Cimex lectularius, otherwise known as the common bedbug, is making a comeback, snuggling up with the homeless in Toronto shelters.
Several advocacy groups told the board of health at its meeting April 4 that bedbugs aren't just a nuisance but a serious health issue.
"People are scratching all night," says Anne Egger, a nurse practitioner at Regent Park Community Health Centre.
Hungry bedbugs feast on human blood. They live for up to a year and lay up to 500 eggs in the places where you eat and sleep. Reactions to their bites range from slight itching to welts with swelling and scabbing.
Chief among shelter workers' concerns is a report by U of T entomologist Tim Miles suggesting that the insects may play "a minor role" in transmitting hepatitis B.
The bugs currently plague at least a dozen homeless shelters and hostels, as well as non-profit housing units and women's shelters.
"The problem is very extensive," says Beric German, a health promotion worker at the Toronto Disaster Relief Committee. "You've got a constant movement of people."

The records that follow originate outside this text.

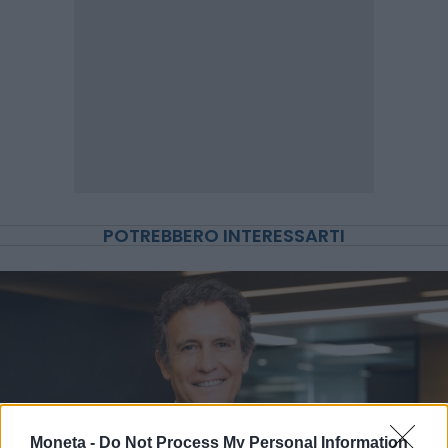
POTREBBERO INTERESSARTI
Moneta -
Do Not Process My Personal Information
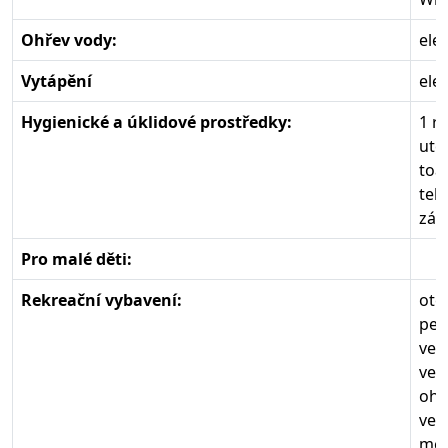
Ohřev vody:
ele
Vytápění
ele
Hygienické a úklidové prostředky:
1 r
utě
toa
tek
zák
Pro malé děti:
Rekreační vybavení:
ote
per
ven
ven
ohn
ven
mož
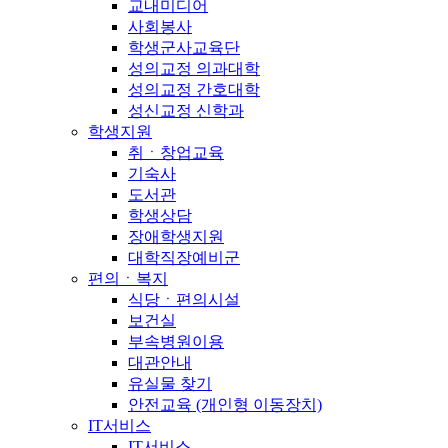
교내미디어
사회봉사
학생군사교육단
성의교정 의과대학
성의교정 간호대학
성신교정 신학과
학생지원
취ㆍ창업교육
기숙사
도서관
학생상담
장애학생지원
대학직장예비군
편의ㆍ복지
식당ㆍ편의시설
보건실
부속병원이용
대관안내
유실물 찾기
안전교육 (개인형 이동장치)
IT서비스
IT서비스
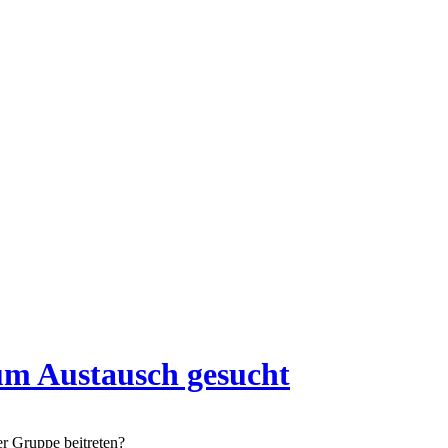
um Austausch gesucht
r Gruppe beitreten?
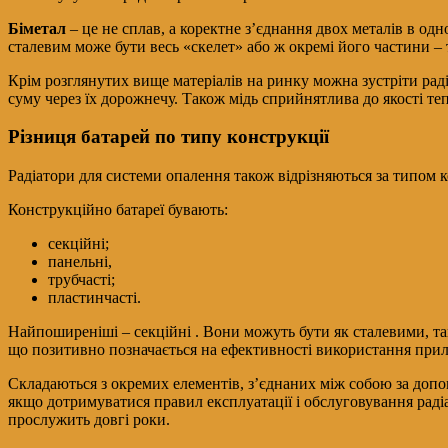
Біметал
– це не сплав, а коректне з’єднання двох металів в одно
сталевим може бути весь «скелет» або ж окремі його частини –
Крім розглянутих вище матеріалів на ринку можна зустріти рад
суму через їх дорожнечу. Також мідь сприйнятлива до якості те
Різниця батарей по типу конструкції
Радіатори для системи опалення також відрізняються за типом ко
Конструкційно батареї бувають:
секційні;
панельні,
трубчасті;
пластинчасті.
Найпоширеніші – секційні . Вони можуть бути як сталевими, та
що позитивно позначається на ефективності використання прил
Складаються з окремих елементів, з’єднаних між собою за доп
якщо дотримуватися правил експлуатації і обслуговування радіат
прослужить довгі роки.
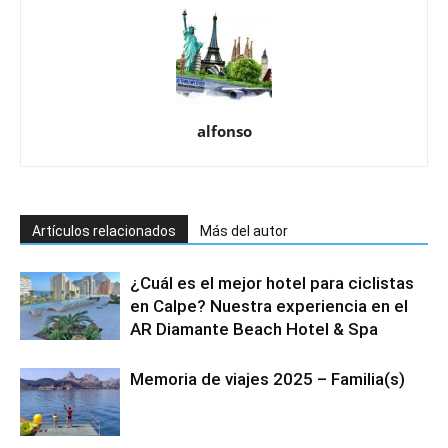
alfonso
Artículos relacionados
Más del autor
¿Cuál es el mejor hotel para ciclistas
en Calpe? Nuestra experiencia en el
AR Diamante Beach Hotel & Spa
Memoria de viajes 2025 – Familia(s)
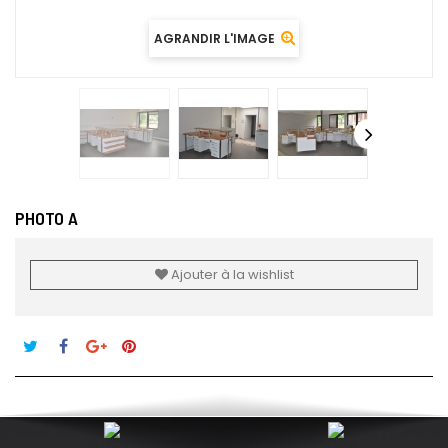
AGRANDIR L'IMAGE
PHOTO A
Ajouter à la wishlist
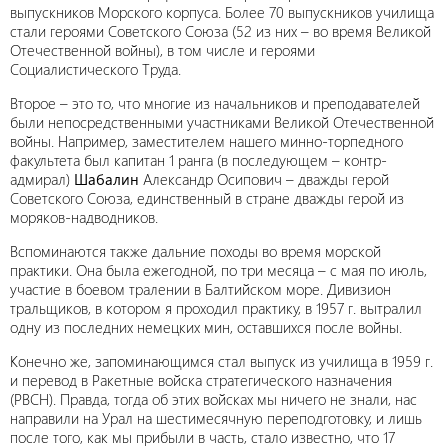
выпускников Морского корпуса. Более 70 выпускников училища
стали героями Советского Союза (52 из них – во время Великой
Отечественной войны), в том числе и героями
Социалистического Труда.
Второе – это то, что многие из начальников и преподавателей
были непосредственными участниками Великой Отечественной
войны. Например, заместителем нашего минно-торпедного
факультета был капитан 1 ранга (в последующем – контр-
адмирал)
Шабалин
Александр Осипович – дважды герой
Советского Союза, единственный в стране дважды герой из
моряков-надводников.
Вспоминаются также дальние походы во время морской
практики. Она была ежегодной, по три месяца – с мая по июль,
участие в боевом тралении в Балтийском море. Дивизион
тральщиков, в котором я проходил практику, в 1957 г. вытралил
одну из последних немецких мин, оставшихся после войны.
Конечно же, запоминающимся стал выпуск из училища в 1959 г.
и перевод в Ракетные войска стратегического назначения
(РВСН). Правда, тогда об этих войсках мы ничего не знали, нас
направили на Урал на шестимесячную переподготовку, и лишь
после того, как мы прибыли в часть, стало известно, что 17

At All Saints Church Community Centre at Dundas and Sherbourne, bedbugs chased 900 clients out of their temporary home twice in the last year. It usually takes a minimum of three days to spray, and because of the infestation the centre lost books, clothes and dressers. The bill, about $20,000, had to come from funds to keep the building going.

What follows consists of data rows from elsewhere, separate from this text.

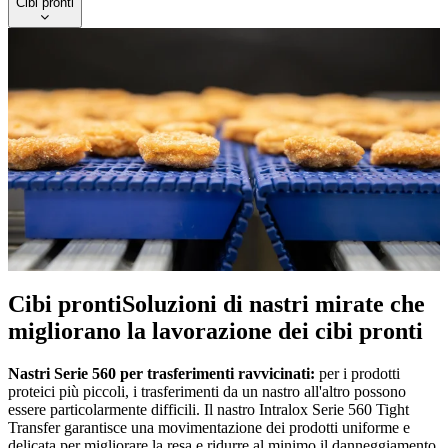
Cibi pronti
Cibi pronti
Soluzioni di nastri mirate che
migliorano la lavorazione dei cibi pronti
Nastri Serie 560 per trasferimenti ravvicinati:
per i prodotti
proteici più piccoli, i trasferimenti da un nastro all'altro possono
essere particolarmente difficili. Il nastro Intralox Serie 560 Tight
Transfer garantisce una movimentazione dei prodotti uniforme e
delicata per migliorare la resa e ridurre al minimo il danneggiamento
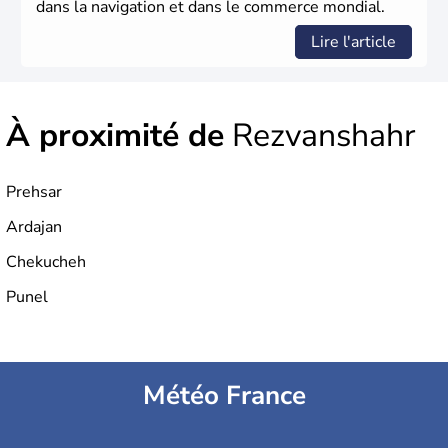
dans la navigation et dans le commerce mondial.
Lire l'article
À proximité de
Rezvanshahr
Prehsar
Ardajan
Chekucheh
Punel
Météo France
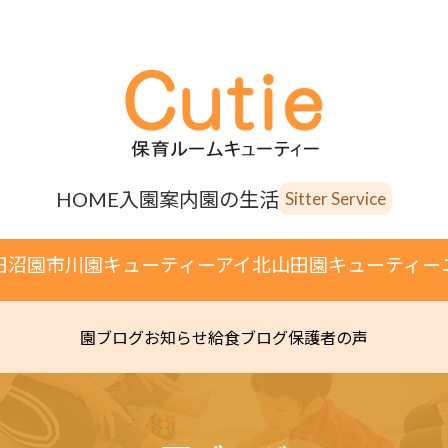
HOME
入園案内
園の生活
Sitter Service
田沼園
市川園
キューティーアイ
北山田園
キューティー
園ブログ
お知らせ
給食ブログ
保護者の声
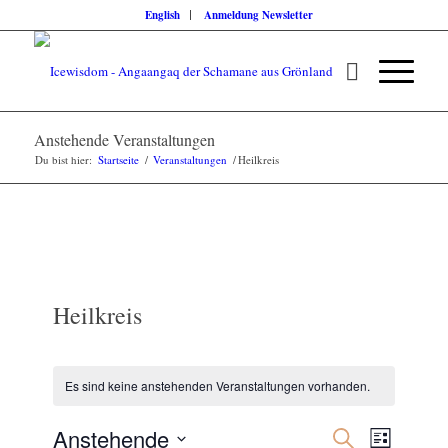
English
Anmeldung Newsletter
Anstehende Veranstaltungen
Du bist hier:
Startseite
/
Veranstaltungen
/
Heilkreis
Heilkreis
Es sind keine anstehenden Veranstaltungen vorhanden.
Veranstalt
Veransta
Anstehende
Suche
Liste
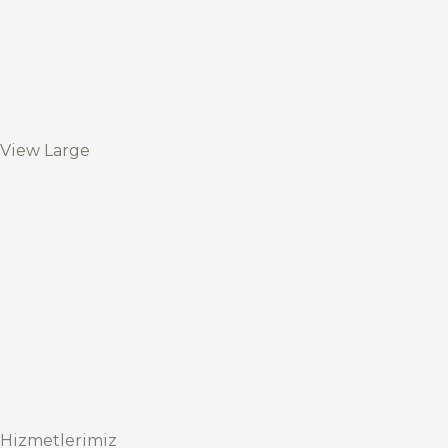
View Large
Hizmetlerimiz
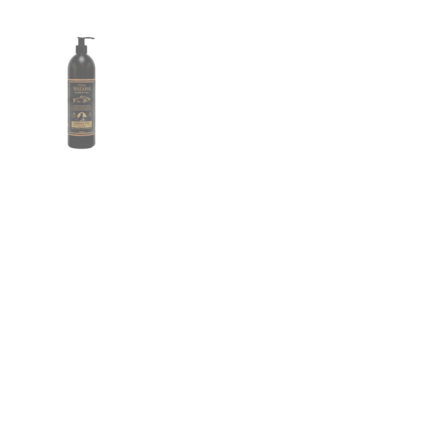
preferowany język lub region, w którym znajduje się użytkownik.
Statystyka
Statystyczne pliki cookie pomagają właścicielem stron internetowych
zrozumieć, w jaki sposób różni użytkownicy zachowują się na stronie,
gromadząc i zgłaszając anonimowe informacje.
Marketing
Marketingowe pliki cookie stosowane są w celu śledzenia
użytkowników na stronach internetowych. Celem jest wyświetlanie
reklam, które są istotne i interesujące dla poszczególnych
użytkowników i tym samym bardziej cenne dla wydawców i
reklamodawców strony trzeciej.
Nieklasyfikowane
Nieklasyfikowane pliki cookie, to pliki, które są w procesie
klasyfikowania, wraz z dostawcami poszczególnych ciasteczek.
Odrzuć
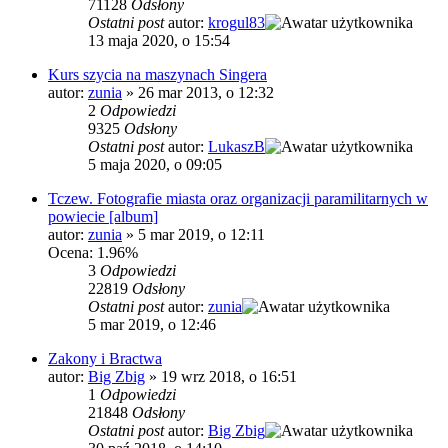
71128
Odsłony
Ostatni post
autor:
krogul83
13 maja 2020, o 15:54
Kurs szycia na maszynach Singera
autor:
zunia
»
26 mar 2013, o 12:32
2
Odpowiedzi
9325
Odsłony
Ostatni post
autor:
LukaszB
5 maja 2020, o 09:05
Tczew. Fotografie miasta oraz organizacji paramilitarnych w
powiecie [album]
autor:
zunia
»
5 mar 2019, o 12:11
Ocena: 1.96%
3
Odpowiedzi
22819
Odsłony
Ostatni post
autor:
zunia
5 mar 2019, o 12:46
Zakony i Bractwa
autor:
Big Zbig
»
19 wrz 2018, o 16:51
1
Odpowiedzi
21848
Odsłony
Ostatni post
autor:
Big Zbig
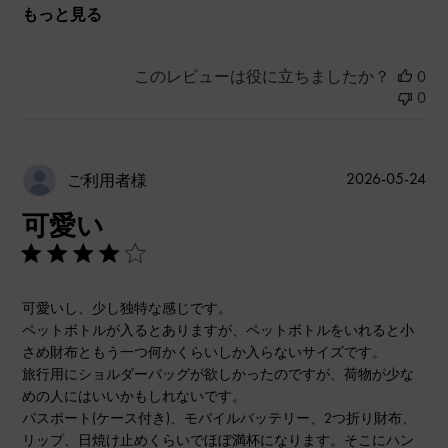
もっと見る
このレビューは役に立ちましたか？
0
0
公
2026-05-24
ご利用者様
開
可愛い
日
可愛いし、少し独特な感じです。
ペットボトルが入るとありますが、ペットボトルをいれると小
さめ財布ともう一つ何かくらいしか入らないサイズです。
旅行用にショルダーバッグが欲しかったのですが、荷物が少な
めの人にはいいかもしれないです。
パスポート(ケース付き)、モバイルバッテリー、2つ折り財布、
リップ、日焼け止めくらいでほぼ満杯になります。そこにハン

How do you get rid of these bloodsuckers? Alternative approaches to chemicals include vacuuming, steam cleaning, laundering clothes and bedding, and putting plastic covers on mattress - all options the board agreed to explore, but not without some resistance.
For two years, Regent Park Community Health Centre has provided lotions, antibiotics, cortisone and antihistamines to help treat bite wounds. The city's hostel services organized a work group to monitor the infestations. But why isn't Toronto public health taking a more active role?
Well, because there's no proof that bedbugs are actually a health risk, according to board chair John Filion, who argued that it's the shelter, housing and support division's responsibility. "We have so many critical things to deal with," he says.
Board member Jane Pitfield disagreed. "This is a public health issue, not just a pest control problem."
Meanwhile, the board also agreed to screen shelter workers for TB after 12 had positive skin tests. There were eight cases of TB among homeless people using shelters this year.